→ PROVIDED PASSAGE
Elmer’s research in protozoology and parasitology assumed two major new dimensions: ecological studies of parasites and the exploration of deep-sea pelagic and benthic parasite faunas. He was one of the first parasitologists to also publish in premier ecological journals. He received many research grants for his program, including some from the National Science Foundation, the National Institutes of Health, and the Office of Naval Research.
During his career Elmer was also Visiting Research Investigator at the University of Washington Friday Harbor laboratory, Research Investigator at the marine laboratory in Plymouth, England, and he participated in the First International Conference on Protozoology held in Prague, Czechoslovakia. The Santa Barbara campus honored Elmer in 1955 by selecting him as the first Faculty Research Lecturer on campus, the highest honor given by the UCSB Academic Senate. Other honors include his election as president of the Society of Protozoologists in 1972 and the American Society of Parasitologists in 1977.
Elmer and Glenn co-authored the definitive textbook, Parasitology: The Biology of Animal Parasites. The first edition appeared in 1961. It became the major text in the field for decades. The brothers met halfway between Santa Barbara and San Luis Obispo to execute the many revisions, with the 6th edition published in 1989 when the twins were 81 years old. In total, Elmer Noble produced 58 papers in parasitology in addition to the editions of the text and a few papers on miscellaneous topics. His publication record spans a remarkable 53 years.
As a systematist, Elmer described 51 new species and erected two new genera. As advisor, he mentored 10 masters and 10 doctoral students, giving them free reign in their choice of emphasis. As one of his former students wrote, “The amazing thing to me is that most of his former students recall feeling very average before entering graduate school. Elmer reached in to pull out of us a passion we did not know existed. He brought out the best in all of us, exposed us to new ideas and new directions, introduced us to a rich tapestry of wonderful people around the world, allowed us to excel, and in the process changed our lives.”
None of the above documentation fully reflects the special warmth exuded by Elmer in his relationships with family, students, colleagues, the campus, and all his friends in the community. He deeply appreciated traveling, ocean research cruises, noon walks around the campus lagoon, and membership in “The Little Men’s Marching and Deep Thinking Society.” After retirement in 1972 he continued his research on campus — arriving early in the morning every weekday unless he was on a cruise or attending a scientific meeting.
Professor Noble’s steadfast devotion to the campus and its students, as well as his skilful administrative talents in the formative years of UCSB, especially with respect to graduate education, led to dedication of the first permanent biological sciences in his name in 1978, the Elmer Ray Noble Hall. Elmer said it was “a noble building”.
Elmer died of pneumonia on March 8, 2001. His brother, Glenn, died three months later. Three daughters and one son survive Elmer.

→ DATA FOR ANALYSIS
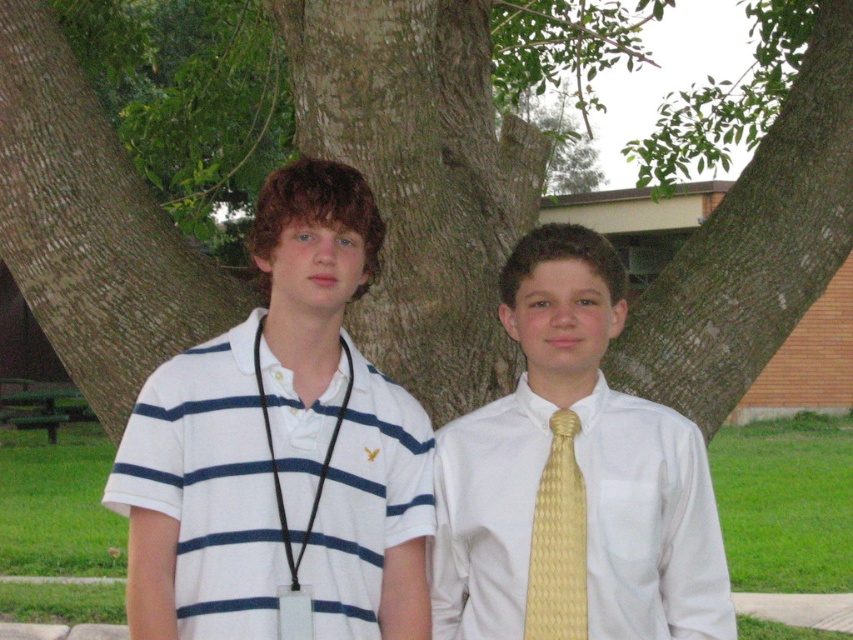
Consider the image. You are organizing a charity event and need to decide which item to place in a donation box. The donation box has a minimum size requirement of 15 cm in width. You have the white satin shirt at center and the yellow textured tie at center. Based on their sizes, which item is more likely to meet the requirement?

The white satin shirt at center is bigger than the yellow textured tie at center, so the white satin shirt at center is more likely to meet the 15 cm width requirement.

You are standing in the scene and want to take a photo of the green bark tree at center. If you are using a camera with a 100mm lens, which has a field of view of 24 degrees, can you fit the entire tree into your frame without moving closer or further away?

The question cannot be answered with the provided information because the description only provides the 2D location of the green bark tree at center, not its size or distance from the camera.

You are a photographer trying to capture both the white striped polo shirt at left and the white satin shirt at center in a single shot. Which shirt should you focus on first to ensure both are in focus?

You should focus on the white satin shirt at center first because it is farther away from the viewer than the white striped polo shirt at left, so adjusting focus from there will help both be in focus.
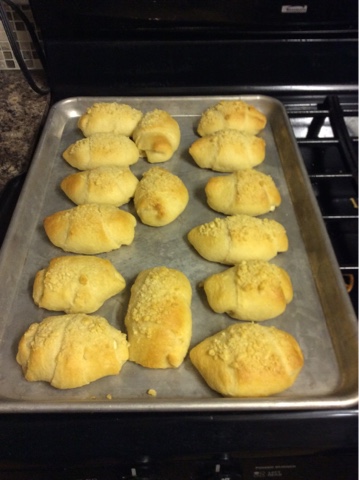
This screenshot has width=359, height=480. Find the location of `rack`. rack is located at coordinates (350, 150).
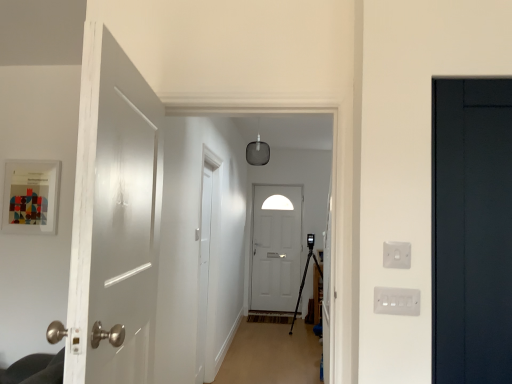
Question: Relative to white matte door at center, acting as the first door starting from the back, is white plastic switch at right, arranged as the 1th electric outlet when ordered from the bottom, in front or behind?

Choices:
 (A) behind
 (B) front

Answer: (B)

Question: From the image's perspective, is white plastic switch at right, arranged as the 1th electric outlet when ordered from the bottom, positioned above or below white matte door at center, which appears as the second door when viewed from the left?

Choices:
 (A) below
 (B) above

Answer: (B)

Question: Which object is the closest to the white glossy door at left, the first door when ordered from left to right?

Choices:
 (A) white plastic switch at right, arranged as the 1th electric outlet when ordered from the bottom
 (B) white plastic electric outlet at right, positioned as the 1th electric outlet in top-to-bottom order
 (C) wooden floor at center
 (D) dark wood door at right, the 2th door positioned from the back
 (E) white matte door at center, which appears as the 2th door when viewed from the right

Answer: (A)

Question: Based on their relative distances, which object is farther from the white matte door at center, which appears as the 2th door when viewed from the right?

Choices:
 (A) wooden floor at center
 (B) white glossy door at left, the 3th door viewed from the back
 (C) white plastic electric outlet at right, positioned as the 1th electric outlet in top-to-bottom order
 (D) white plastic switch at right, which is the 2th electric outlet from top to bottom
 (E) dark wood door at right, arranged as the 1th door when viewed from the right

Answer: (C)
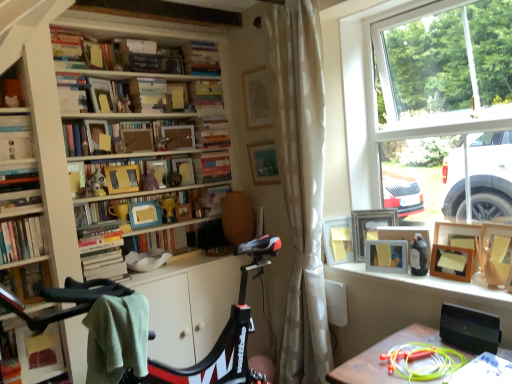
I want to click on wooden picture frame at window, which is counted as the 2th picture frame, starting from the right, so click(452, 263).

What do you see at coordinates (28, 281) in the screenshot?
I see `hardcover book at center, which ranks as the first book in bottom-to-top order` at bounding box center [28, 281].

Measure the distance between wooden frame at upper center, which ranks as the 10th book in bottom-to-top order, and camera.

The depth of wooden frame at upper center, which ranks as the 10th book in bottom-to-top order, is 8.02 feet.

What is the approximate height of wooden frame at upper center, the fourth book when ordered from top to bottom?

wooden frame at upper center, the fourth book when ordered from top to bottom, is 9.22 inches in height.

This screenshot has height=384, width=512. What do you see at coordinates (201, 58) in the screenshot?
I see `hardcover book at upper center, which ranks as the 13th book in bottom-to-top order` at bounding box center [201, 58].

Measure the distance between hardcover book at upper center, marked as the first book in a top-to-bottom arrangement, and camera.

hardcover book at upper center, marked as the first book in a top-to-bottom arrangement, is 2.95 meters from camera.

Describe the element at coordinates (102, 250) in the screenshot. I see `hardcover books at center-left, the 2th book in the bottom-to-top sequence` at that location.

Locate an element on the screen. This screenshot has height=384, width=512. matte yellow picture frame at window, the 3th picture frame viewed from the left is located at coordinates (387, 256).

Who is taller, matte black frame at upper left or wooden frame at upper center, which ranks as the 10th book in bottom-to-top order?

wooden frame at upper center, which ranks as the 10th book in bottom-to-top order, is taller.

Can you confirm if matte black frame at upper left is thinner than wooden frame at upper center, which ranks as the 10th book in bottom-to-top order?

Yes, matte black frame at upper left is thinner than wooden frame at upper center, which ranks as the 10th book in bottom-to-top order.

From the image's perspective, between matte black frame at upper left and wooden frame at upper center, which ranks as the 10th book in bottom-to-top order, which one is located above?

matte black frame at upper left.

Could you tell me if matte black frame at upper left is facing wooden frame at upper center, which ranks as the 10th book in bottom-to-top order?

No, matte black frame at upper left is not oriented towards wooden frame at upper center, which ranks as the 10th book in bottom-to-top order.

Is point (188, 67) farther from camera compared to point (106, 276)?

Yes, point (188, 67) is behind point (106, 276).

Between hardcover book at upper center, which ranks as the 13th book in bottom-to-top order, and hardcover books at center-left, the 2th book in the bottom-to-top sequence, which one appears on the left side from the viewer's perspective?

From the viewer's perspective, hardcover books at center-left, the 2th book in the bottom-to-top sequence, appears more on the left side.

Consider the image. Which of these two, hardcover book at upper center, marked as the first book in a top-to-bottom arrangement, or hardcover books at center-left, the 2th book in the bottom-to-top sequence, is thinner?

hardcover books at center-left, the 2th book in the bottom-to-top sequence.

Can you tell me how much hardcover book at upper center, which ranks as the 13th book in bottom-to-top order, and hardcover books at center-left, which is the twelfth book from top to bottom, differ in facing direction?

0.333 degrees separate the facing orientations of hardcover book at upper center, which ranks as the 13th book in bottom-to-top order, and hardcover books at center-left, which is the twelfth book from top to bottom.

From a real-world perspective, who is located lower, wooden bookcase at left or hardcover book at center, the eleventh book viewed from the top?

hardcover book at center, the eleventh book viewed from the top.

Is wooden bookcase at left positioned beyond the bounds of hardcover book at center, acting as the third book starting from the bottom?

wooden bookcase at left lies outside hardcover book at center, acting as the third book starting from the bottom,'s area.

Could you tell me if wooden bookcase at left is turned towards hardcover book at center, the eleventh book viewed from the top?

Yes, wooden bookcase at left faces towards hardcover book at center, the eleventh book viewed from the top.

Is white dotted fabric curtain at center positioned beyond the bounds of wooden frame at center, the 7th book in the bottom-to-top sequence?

→ ASSIGNMENT 1
In what year did the Santa Barbara campus select Elmer as its first Faculty Research Lecturer, according to the passage on Elmer Noble?
→ ASSIGNMENT 2
Write out the part of the passage on Elmer Noble that opens with the words containing "Professor Noble’s steadfast" and closes with "son survive Elmer.".
→ ASSIGNMENT 3
Which things does the passage on Elmer Noble say he deeply appreciated? List every one.

→ TASK RESULT 1
1955

→ TASK RESULT 2
Professor Noble’s steadfast devotion to the campus and its students, as well as his skilful administrative talents in the formative years of UCSB, especially with respect to graduate education, led to dedication of the first permanent biological sciences in his name in 1978, the Elmer Ray Noble Hall. Elmer said it was “a noble building”.
Elmer died of pneumonia on March 8, 2001. His brother, Glenn, died three months later. Three daughters and one son survive Elmer.

→ TASK RESULT 3
- traveling
- ocean research cruises
- noon walks around the campus lagoon
- membership in "The Little Men's Marching and Deep Thinking Society"